Association between retinal layer thickness and cerebral white matter hyperintensities in older adults
Ji Won Han, Hyeong Min Kim, Min Jeong Kwon, Jieun Park, Jun Sung Kim, Se Joon Woo, Ki Woong Kim- Psychiatry and Mental health
- Cellular and Molecular Neuroscience
- Geriatrics and Gerontology
- Neurology (clinical)
- Developmental Neuroscience
- Health Policy
- Epidemiology
Abstract
Background
The brain and retina may share pathophysiological mechanisms in various central nervous system disorders, suggesting the potential associations between retinal layer thickness and cerebral white matter hyperintensities (WMH).
Method
A total of 149 participants without dementia aged over 65 years (mean age: 75.4, SD: 5.4, range: 65‐91; male: 90 [60.4%]) from the randomly sampled community‐dwelling prospective cohort were included in the analysis. Using spectral‐domain optical coherence tomography, we assessed the thickness of 6 retinal layers in the macular region, the peripapillary retinal nerve fiber layers, and the subfoveal choroid. We classified WMH into 3 groups using the distance from the ventricle surface: juxtaventricular (JVWMH, < 4mm), periventricular (PVWMH, >4mm, <14mm), and deep WMH (DWMH > = 14mm).

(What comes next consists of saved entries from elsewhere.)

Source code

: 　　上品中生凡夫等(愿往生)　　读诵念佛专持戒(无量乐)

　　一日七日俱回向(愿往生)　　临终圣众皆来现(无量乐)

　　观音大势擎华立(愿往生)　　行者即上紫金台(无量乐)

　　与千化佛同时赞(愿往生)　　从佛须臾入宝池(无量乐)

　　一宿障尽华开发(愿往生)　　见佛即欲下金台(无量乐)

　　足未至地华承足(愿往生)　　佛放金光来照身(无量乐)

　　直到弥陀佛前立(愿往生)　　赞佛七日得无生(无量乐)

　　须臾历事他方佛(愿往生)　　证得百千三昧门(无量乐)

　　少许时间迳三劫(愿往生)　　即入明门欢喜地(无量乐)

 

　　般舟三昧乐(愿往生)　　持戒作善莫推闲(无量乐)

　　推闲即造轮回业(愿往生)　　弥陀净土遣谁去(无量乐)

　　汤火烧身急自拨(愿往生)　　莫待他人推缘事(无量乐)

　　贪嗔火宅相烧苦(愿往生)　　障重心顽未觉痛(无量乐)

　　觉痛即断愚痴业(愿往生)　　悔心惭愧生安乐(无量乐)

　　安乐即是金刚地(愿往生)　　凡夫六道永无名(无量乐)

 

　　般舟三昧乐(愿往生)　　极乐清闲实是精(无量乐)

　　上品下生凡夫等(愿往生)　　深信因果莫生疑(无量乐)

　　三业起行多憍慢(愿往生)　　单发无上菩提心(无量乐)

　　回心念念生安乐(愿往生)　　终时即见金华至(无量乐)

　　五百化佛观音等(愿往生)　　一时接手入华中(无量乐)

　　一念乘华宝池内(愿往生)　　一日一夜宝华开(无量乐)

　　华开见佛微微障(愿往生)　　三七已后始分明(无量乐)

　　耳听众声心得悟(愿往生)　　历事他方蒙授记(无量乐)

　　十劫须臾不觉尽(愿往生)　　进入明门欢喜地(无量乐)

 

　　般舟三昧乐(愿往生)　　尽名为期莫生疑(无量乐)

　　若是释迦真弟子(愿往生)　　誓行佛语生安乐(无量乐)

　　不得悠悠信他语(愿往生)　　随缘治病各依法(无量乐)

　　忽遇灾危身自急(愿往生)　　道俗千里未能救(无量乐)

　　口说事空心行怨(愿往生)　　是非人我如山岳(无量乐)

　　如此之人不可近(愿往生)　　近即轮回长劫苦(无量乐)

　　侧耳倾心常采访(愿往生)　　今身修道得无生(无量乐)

The associations between retinal layer thickness and WMH volume were examined using linear regression models adjusting age, sex, comorbid hypertension, and diabetes.
Result
The thicknesses of superior outer, inferior outer ganglion cell layers (GCL) and superior outer, inferior outer, total outer inner plexiform layers (IPL) were negatively associated with the total WMH, PVWMH, and DWMH volumes. Reduced thicknesses of total outer GCL and temporal outer inner nuclear layer (INL) were associated with higher total WMH and PVWMH volumes. Center GCL thickness was positively associated with JVWMH volume, and nasal outer GCL thickness was negatively associated with DWMH volume.
Conclusion
Outer GCL and IPL thicknesses may be associated with WMH volume in older adults. This study may also suggest differential associations based on etiology between retinal layer subfields and WMH subgroups.